Action item: No images, please. Copy each entry below exactly as it reads.

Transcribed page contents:
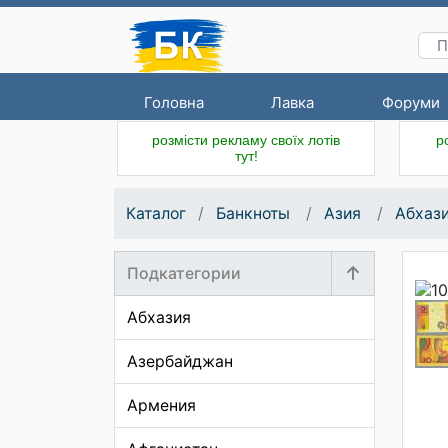
Головна
Лавка
Форуми
розмісти рекламу своїх лотів
р
тут!
Каталог
Банкноты
Азия
Абхаз
Подкатегории
Абхазия
Азербайджан
Армения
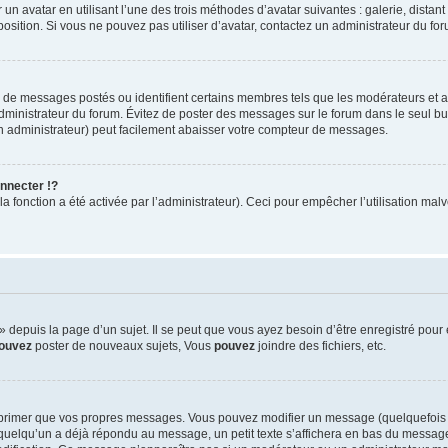
 un avatar en utilisant l’une des trois méthodes d’avatar suivantes : galerie, distan
position. Si vous ne pouvez pas utiliser d’avatar, contactez un administrateur du fo
e de messages postés ou identifient certains membres tels que les modérateurs et 
’administrateur du forum. Évitez de poster des messages sur le forum dans le seul bu
un administrateur) peut facilement abaisser votre compteur de messages.
nnecter !?
 fonction a été activée par l’administrateur). Ceci pour empêcher l’utilisation malve
depuis la page d’un sujet. Il se peut que vous ayez besoin d’être enregistré pour 
ouvez
poster de nouveaux sujets, Vous
pouvez
joindre des fichiers, etc.
pprimer que vos propres messages. Vous pouvez modifier un message (quelquefois 
elqu’un a déjà répondu au message, un petit texte s’affichera en bas du message i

Task solution:
Головна
Лавка
Форуми
розмісти рекламу своїх лотів
р
тут!
Каталог
Банкноты
Азия
Абхаз
Подкатегории
Абхазия
Азербайджан
Армения
 un avatar en utilisant l’une des trois méthodes d’avatar suivantes : galerie, distan
position. Si vous ne pouvez pas utiliser d’avatar, contactez un administrateur du fo
e de messages postés ou identifient certains membres tels que les modérateurs et 
’administrateur du forum. Évitez de poster des messages sur le forum dans le seul bu
un administrateur) peut facilement abaisser votre compteur de messages.
nnecter !?
 fonction a été activée par l’administrateur). Ceci pour empêcher l’utilisation malve
depuis la page d’un sujet. Il se peut que vous ayez besoin d’être enregistré pour 
ouvez
poster de nouveaux sujets, Vous
pouvez
joindre des fichiers, etc.
pprimer que vos propres messages. Vous pouvez modifier un message (quelquefois 
elqu’un a déjà répondu au message, un petit texte s’affichera en bas du message i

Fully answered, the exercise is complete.